I’m up, I’m up

I suppose the same is true about everybody, but when I wake up in the morning, my voice always gives me away that I’ve just awoken. I hate being stirred from slumber by a phone call because it is always instantly obvious that I had been sleeping. I’m really not sure why I consider this such a problem, but I am uncomfortable with the idea of, not being woken up by a call, but the caller knowing he or she woke me up.

I’m sure this has happened to me many times, but the one that stands out most to me for some reason is back on Thursday, May 10, 2008. I was planning on going to the Cubs game that day. I didn’t want to go to the Cubs game that day but I was going.

As my memory continues to disappear, I lose track more and more of why I have ever gone to a game, and this day is no different. I was in the midst of finals, finishing up my first full year of college. I was mostly done by Wednesday afternoon, with just two more tasks to finish. The first was a philosophy paper. I forget exactly what it was about, but it was probably pretty bad. The second was a Friday morning test in my Writing for Mass Communication class.
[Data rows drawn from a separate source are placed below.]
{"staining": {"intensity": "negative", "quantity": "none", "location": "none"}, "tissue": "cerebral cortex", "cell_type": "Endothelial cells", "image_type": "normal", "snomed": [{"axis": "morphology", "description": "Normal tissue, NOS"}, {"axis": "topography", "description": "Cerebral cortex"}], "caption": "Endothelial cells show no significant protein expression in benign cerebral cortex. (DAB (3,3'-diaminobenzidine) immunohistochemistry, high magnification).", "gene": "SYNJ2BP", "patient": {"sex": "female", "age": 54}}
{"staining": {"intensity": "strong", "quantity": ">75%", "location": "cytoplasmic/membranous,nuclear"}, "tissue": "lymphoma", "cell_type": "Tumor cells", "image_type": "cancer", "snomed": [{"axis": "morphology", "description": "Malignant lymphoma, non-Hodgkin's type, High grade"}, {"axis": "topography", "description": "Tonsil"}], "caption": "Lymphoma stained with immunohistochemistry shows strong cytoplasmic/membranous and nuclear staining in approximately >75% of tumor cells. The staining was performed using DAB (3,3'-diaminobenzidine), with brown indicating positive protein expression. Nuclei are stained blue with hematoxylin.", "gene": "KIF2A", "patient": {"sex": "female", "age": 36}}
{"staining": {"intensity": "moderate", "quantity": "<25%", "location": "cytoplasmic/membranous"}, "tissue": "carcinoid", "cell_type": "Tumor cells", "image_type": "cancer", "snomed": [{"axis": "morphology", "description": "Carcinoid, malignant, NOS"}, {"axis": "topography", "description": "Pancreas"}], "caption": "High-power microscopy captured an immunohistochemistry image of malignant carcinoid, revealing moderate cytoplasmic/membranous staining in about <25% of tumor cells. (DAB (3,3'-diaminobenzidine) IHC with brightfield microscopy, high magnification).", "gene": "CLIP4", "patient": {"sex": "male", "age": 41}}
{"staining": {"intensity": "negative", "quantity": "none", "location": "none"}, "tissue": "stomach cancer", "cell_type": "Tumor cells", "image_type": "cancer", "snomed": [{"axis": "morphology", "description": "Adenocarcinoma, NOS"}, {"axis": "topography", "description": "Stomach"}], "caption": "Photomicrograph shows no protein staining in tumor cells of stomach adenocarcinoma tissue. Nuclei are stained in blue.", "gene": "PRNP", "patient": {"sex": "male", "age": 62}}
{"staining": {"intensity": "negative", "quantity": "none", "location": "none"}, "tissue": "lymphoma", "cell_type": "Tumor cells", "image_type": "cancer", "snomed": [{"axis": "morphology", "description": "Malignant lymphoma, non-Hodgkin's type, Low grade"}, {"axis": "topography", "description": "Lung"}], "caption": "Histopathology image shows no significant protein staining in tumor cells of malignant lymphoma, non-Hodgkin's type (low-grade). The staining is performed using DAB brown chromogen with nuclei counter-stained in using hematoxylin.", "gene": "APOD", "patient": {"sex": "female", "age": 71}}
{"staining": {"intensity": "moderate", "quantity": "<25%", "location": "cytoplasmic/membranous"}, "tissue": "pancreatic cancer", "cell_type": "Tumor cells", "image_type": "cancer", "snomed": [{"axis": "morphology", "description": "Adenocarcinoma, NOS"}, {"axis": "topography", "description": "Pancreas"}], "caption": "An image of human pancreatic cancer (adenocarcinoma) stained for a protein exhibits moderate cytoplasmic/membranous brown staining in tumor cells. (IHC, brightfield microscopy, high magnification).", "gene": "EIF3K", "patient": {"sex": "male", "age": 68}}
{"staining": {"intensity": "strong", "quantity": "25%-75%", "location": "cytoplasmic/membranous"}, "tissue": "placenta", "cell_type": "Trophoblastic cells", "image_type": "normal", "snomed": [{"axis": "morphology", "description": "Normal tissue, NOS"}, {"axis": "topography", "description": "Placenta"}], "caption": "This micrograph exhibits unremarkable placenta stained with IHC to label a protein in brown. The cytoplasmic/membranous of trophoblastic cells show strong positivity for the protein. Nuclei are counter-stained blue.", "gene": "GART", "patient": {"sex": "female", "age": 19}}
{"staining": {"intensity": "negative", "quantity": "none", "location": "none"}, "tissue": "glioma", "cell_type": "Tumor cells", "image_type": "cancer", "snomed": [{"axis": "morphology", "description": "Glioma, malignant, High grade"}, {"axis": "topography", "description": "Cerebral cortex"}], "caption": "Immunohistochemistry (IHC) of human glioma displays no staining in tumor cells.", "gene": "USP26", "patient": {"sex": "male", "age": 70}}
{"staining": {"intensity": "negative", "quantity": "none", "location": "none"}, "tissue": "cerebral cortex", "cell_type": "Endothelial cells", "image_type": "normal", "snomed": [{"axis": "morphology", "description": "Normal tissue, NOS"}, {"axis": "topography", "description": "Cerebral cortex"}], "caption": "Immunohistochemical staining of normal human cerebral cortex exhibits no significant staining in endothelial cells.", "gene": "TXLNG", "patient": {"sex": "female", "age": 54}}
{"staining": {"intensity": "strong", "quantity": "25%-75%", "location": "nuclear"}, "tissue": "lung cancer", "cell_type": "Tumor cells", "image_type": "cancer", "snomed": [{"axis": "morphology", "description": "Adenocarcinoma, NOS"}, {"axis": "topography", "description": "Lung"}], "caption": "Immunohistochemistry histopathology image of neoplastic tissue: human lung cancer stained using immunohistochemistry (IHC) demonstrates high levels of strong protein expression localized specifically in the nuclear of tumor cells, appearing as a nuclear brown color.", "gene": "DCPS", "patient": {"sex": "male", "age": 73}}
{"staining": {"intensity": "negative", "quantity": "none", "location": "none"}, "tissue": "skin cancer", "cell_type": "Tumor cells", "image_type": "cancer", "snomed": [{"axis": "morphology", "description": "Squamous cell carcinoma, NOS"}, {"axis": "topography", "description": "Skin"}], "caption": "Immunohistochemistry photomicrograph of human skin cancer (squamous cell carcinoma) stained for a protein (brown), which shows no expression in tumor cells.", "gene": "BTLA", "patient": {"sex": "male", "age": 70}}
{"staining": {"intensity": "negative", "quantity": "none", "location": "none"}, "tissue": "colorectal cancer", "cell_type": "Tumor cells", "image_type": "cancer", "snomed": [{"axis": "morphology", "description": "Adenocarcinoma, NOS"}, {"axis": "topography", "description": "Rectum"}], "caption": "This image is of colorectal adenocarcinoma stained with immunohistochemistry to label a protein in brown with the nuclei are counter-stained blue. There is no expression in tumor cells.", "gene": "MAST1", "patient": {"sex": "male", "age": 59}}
I have always preferred writing papers to taking tests because when you’re done, you’re done. Since I had nothing to do this particular Wednesday, I set a 9:00 deadline for finishing my paper, which was only about five pages, nothing to really worry about. Many times in the past, I waited until the last minute and stayed up all night writing. Actually, I usually slept on it and woke up at 4 a.m. to write. Not this time. I told myself I would finish in time for my nightly walk around the neighborhood.

Whenever I got a little stir crazy in my dorm room (which was pretty much all the time) and the weather was nice, I always indulged myself in an evening walk around the south suburbs. Now on this particular night, I was working under the recent realization that The Wonder Years, one of the great TV shows, had shown back up every weeknight at 9. For this reason, my walk, which I preferred not to be too late – you never know what kind of weirdos lurk around Evergreen Park on Wednesday nights, myself being a good example – would have to wait until 10. Naturally, I could have finished my paper at ten and gone right out a-walkin’, but I would have lost the reward of my show. Therefore, the ultimatum was no paper, no reward, including TV and a walk.

I worked all afternoon and into the evening on this philosophical composition, and was just a concluding paragraph away from finishing at 9:00. At the television program begun, I decided to allow myself to move along with my evening plans even thought the paper was not quite finished. I proceeded to enjoy the next several hours which took me through two episodes of The Wonder Years and a walk in Evergreen Park – not Oak Lawn, though I often toured that neighborhood as well – that featured a gazebo among other thing. Yes, I’m aware that if a gazebo sighting is the highlight of your night that you remember four years later, the night may not have been as wonderful as you thought, but I’m still happy with it.

The following morning, I awoke to the buzzing of my telephone. It was my brother, calling to check in about meeting up for the Cubs game that afternoon.

“Did I just wake you up?” he asked rather indignantly, responding, no doubt, to the hazy quality of my “Hello.”

“No,” I told him, not wanting to ever admit when someone wakes me up. In fact, I had set my alarm for right around this time and felt as though I had managed my time perfectly. Furthermore, I thought I had done an excellent job of disguising my tired voice.

On the first count, I think I got it right. I got up, turned in my paper and met my brother in plenty of time for our trip to Wrigley Field.

On the second count, I’m not so sure. This story is relevant to almost nothing, but it’s what I think of when “morning voice” occurs to me. That morning, i was rather embarrassed to be awoken by the phone and I was very conscious of my voice as I answered. I wanted to make it sound as though I had been up all morning. It didn’t work; he saw right through me (or heard right through as it were).

Recently, I was listening to a radio broadcast I had done earlier this season of a 10:05 game. 10:05 games are not much fun for almost anyone. I usually have to be up by 5:30 to get to the ballpark in enough time to get my work done. Coming off a night game the day before, this doesn’t leave a lot of time for sleep. On one occasion, we actually had a morning game after a road trip. We returned home around 1:30 a.m. with a the game less than nine hours later. Naturally, that doesn’t lead to a lot of sleep either.

The day games tend to kill me because it is near impossible to get all my pregame work done. But I’m not so worried about that in hindsight. I’m more concerned with the quality of my voice. Coming off little sleep and going right on the air, I have the same kind of voice that my brother recognized four years ago when we were going to the Cub game. I guess the concept is the same, I’m being woken up for a call. This bothers me more than having my phone wake me up.

This season has had a lot of ups and a lot of downs, but maybe my biggest concern for myself is the sub-par performances in day games. I don’t know where I’m going with this, but I know I’m going to work harder from now on to pick up some energy. I just need to write this down so I can come back to it whenever I sound dead for a morning game. Complaining about early games is a pretty weak move. I won’t do it anymore.